You must also consider the possibility of being “locked out” at QB (due to other drafters going heavy early before you are able to draft your QBs) and take some upside dart throws in some of your drafts.
Players that fit into this mold the most are the additional rookie QBs (Ridder, Willis, Corral, Howell). All of these rookies have mediocre to average QBs in front of them which could give them a run at a starting job earlier than expected. This would be a major leg up on the competition as they will not be as heavily owned in the tournament overall. An outside-the-box pick in this vein would be Bailey Zappe. Zappe is the 4th round pick and expected backup to Mac Jones that threw for nearly 6,000 yards and could replicate Mac Jones-level production if something were to happen to Mac.
Another way to help increase your first-place equity and ceiling outcome is to stack. With a much more limited player pool, it is significantly more difficult to create correlations with stacking like we do in typical Best Ball tournament drafts.
However, that is what can make the benefit in Rookies and Sophomores even greater. You can simply benefit from betting on individual teams by grabbing players from the same team on your roster, and if the young quarterback takes a leap to turn the offense into a high performing one, you get extremely outsized gains in this specific contest with such a limited player pool.
With stacking being more difficult, it also makes it even more powerful in those ever important playoff weeks, especially Week 17. The final round is just 42 teams, but stacking can still be extremely beneficial with that contest size because the player pool is so small. The overlap on players that are on teams that make the final should be quite high, and we stand to benefit from using every possible strategic element at our disposal with that overlap.
Stacking also allows us to get far less things right both over the course of the entire season, as well as in the final round. With such a limited amount of viable QBs, if you draft the individual QBs that out perform the field, you are clearly getting an edge at QB against your opponents, but by also rostering the pass catchers that are benefitting from their strong performance, you can enable yourself to get two different roster spots correct with just one thing shaking out your way.
In regard to the 12 draft rounds, something that can help with drafting is setting and/or drafting with positional limits in mind.

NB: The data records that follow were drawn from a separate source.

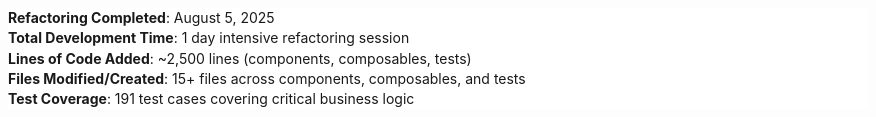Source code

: 
**Refactoring Completed**: August 5, 2025  
**Total Development Time**: 1 day intensive refactoring session  
**Lines of Code Added**: ~2,500 lines (components, composables, tests)  
**Files Modified/Created**: 15+ files across components, composables, and tests  
**Test Coverage**: 191 test cases covering critical business logic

We know that both the WR and TE positions score fantasy points in a fairly high variance manner on a week to week basis, so it’s likely unwise to take less than 6 in a draft in this format.
In turn, this limits your RB position to no more than 5 (probably reserved for 1 QB teams) and no less than 3 (most likely in 3 QB builds when you miss out on the early, top QBs).
Even in those teams where you are unable to secure any of the top QBs, it’s likely best to stick with just 3 total QBs in order to not cap your upside and ceiling potential at the RB, WR and TE positions.